Mythos: Nur Spitzensportler leiden unter post-Olympischer Depression

Man könnte denken, dass nur die besten Athleten unter dem Druck und der Leere leiden, die mit den Spielen einhergehen. Tatsächlich betrifft es jedoch viele Sportler, egal auf welchem Niveau. Die Erfahrung des Wettbewerbs, die intensive Vorbereitung und die mentale Belastung sind nicht auf Olympioniken beschränkt. Amateurathleten und Freizeitsportler können ebenfalls mit dem Gedanken kämpfen, dass sie ihren Höhepunkt erreicht haben und nicht wissen, wie es weitergeht.

Mythos: Druck ist immer negativ

Einen gewissen Druck zu haben, wird oft als negativ wahrgenommen. Du kannst denken, dass Athleten, die viel Druck empfinden, einfach nicht gut mit Stress umgehen können. Aber es ist nicht so einfach. Druck kann auch motivierend wirken. Viele Athleten nutzen den Druck, um Höchstleistungen zu erbringen. Doch wenn der Wettbewerb vorbei ist und der Druck verschwindet, kann das zu einem Gefühl der Leere führen. Ohne den Druck, der einen antreibt, fehlt oft die Motivation, weiterzumachen.

Mythos: Es gibt keine Hilfe für Betroffene

Ein weiteres Missverständnis ist, dass Athleten, die nach den Olympischen Spielen psychische Probleme oder eine depressive Phase erleben, mit ihren Sorgen alleine sind. Das stimmt nicht! Es gibt viele Ressourcen und Unterstützungsmöglichkeiten, die Athleten in solchen Phasen nutzen können, sei es durch Coaching, psychologische Betreuung oder den Austausch mit anderen Sportlern. Es ist wichtig, darüber zu sprechen und Hilfe in Anspruch zu nehmen, um nicht in die Isolation zu geraten.

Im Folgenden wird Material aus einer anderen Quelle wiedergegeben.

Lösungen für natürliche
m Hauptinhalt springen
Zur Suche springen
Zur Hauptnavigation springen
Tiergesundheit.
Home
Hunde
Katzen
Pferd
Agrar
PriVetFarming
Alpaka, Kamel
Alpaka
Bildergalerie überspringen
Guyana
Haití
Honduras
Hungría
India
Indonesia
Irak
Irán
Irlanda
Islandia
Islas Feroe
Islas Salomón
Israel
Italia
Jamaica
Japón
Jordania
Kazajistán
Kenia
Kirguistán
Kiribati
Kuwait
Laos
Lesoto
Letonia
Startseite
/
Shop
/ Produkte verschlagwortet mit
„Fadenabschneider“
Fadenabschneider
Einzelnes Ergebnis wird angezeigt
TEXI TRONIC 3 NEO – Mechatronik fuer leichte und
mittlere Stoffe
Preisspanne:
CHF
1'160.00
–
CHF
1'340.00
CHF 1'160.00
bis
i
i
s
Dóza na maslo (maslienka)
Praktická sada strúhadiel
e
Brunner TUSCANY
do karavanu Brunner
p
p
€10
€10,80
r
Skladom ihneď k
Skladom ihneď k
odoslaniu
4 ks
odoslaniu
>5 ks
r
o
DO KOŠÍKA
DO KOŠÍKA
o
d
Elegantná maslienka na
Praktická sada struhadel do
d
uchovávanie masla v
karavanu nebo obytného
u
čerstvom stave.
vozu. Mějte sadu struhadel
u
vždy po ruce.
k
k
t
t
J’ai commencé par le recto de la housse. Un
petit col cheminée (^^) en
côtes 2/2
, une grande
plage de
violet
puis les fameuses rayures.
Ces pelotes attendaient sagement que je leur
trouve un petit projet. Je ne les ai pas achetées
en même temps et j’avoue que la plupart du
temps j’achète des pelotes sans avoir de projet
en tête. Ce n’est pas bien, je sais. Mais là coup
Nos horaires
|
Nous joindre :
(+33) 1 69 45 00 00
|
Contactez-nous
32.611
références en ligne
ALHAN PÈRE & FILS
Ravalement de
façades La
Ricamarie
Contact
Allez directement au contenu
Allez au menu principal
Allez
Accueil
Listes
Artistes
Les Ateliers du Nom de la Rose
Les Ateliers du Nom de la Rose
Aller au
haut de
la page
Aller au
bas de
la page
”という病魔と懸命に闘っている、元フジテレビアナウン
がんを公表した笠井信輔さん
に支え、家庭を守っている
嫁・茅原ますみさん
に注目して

Mythos: Die Alltagsroutine heilt alles

Es ist leicht zu denken, dass man einfach wieder zur Normalität zurückkehren kann, um die post-Olympische Leere zu überwinden. Dabei ist es oft viel komplexer. Die Rückkehr in den Alltag nach einer solch intensiven Erfahrung erfordert Zeit und Geduld. Viele Athleten berichten, dass sie sich Zeit nehmen mussten, um erneut einen Sinn in ihrem Training zu finden und neue Ziele zu setzen, die nicht nur auf den Wettkampf fokussiert sind.

Der Druck, der nach den Olympischen Spielen entsteht, ist also kein Einzelfenomen, sondern ein weit verbreitetes Gefühl unter Sportlern aller Klassen. Es ist wichtig, das Bewusstsein dafür zu schärfen und Unterstützungsmöglichkeiten anzubieten, damit Athleten diese Phase durchstehen und neue Perspektiven entwickeln können.